I’ve been a runner for almost as long as I can remember. When an over-use injury cut short my marathon training last fall, I got serious about exploring other options to stay strong and fit without running almost every day. I’ve been working with a trainer for the past three years, and this spring I added swimming and cycling into the mix (triathlon anyone?). I do these things because it’s important to me that I’m strong, and because I want to stay healthy, and I love the sense of accomplishment that comes from making progress and achieving goals.
I knew that cross-training would be good for me physically. What has surprised me, though, is how each of these activities provides a unique mental release for me.
One of the things I particularly enjoy about running is that the wide-open spaces give my mind a chance to roam, to gather my thoughts, and to sort through things.

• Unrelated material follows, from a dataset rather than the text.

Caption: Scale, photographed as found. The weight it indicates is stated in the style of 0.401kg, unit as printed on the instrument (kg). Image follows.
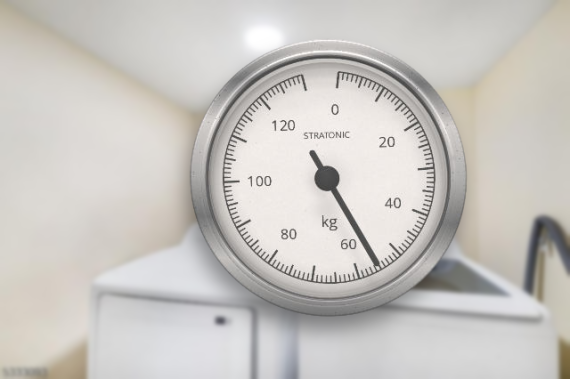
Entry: 55kg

My weekly distance is usually a good barometer of what’s going on in the rest of my life. Peak mileage is typically associated with peak stress; I find I’m best able to work through my problems one mile at a time.

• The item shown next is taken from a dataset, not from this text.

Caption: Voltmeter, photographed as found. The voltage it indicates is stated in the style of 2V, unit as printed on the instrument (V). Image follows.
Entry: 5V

Thinking through things works well for me a lot of the time, but sometimes I simply need to turn my brain off – which is not something at which I particularly excel. It wasn’t long after I picked up my first road bike this spring that I realized that’s exactly what happened when I clipped into my pedals and took off for a ride. Unlike running, cycling requires that I focus almost exclusively on what I’m doing. Even now, I’m mindful of the potential for bodily injury: minor scrapes when I don’t manage to unclip in time for a sudden stop, and the potential for greater injury from cars, animals, children, potholes, and other hazards along my route. I’m almost constantly on the look-out for hazards. It’s stressful at times, but also a nice release: when I’m focused so much on what’s going on around me, I’m finally able to let go of my day-to-day stress.
I do almost all of my swimming in a pool (open-water swimming is another issue entirely). As a child, I got into running in large part because I was such a hopeless swimmer, so in many ways my sense of accomplishment is greatest from swimming. At the start of the year, I had to rest and catch my breath every 25 yards. I learned by studying other swimmers, talking with one of the life guards, and by watching videos of good swimmers. I’d study what they were doing, then try to replicate it, seeing what worked and what didn’t. I’m still doing that – it satisfies my inclination to analyze and experiment, changing one thing at a time and try out new combinations. It also reminds me a little of my long runs, where I have to fully tune-in to my body; I’m aware of my position in the water, how far I’m turning my head to breath, where my hand enters the water, how many strokes it takes to get to the end of the pool. It feels almost decadent.
Of all of my activities, strength training may be the hardest and most fun. I love the moves that I can muscle through (squats, bench press and the like), and dread the ones that require finesse and balance (pretty much anything I do on one leg). I like putting on my compression shorts or a running skirt, then picking up good weight and doing a power weight-lifting move with good form. I’ve lost track of how much time I spend in the weight room laughing. My trainer has finally gotten used to the fact that I inevitably start to laugh mid-way through a tough set of bench press. I think the laughter stems from my pleasure in what I’m doing and just how far removed the weight room is from the rest of my life. It’s where I most feel like a bad-ass. No – it’s where I’ve discovered that I am a bad-ass.
When push comes to shove, I still think of myself as a runner. It’s where I go for my energy, focus, and stress release. It’s also something that I’m pretty good at doing. But my other activities have provided me with balance, and unexpected rewards that I’ve grown to appreciate.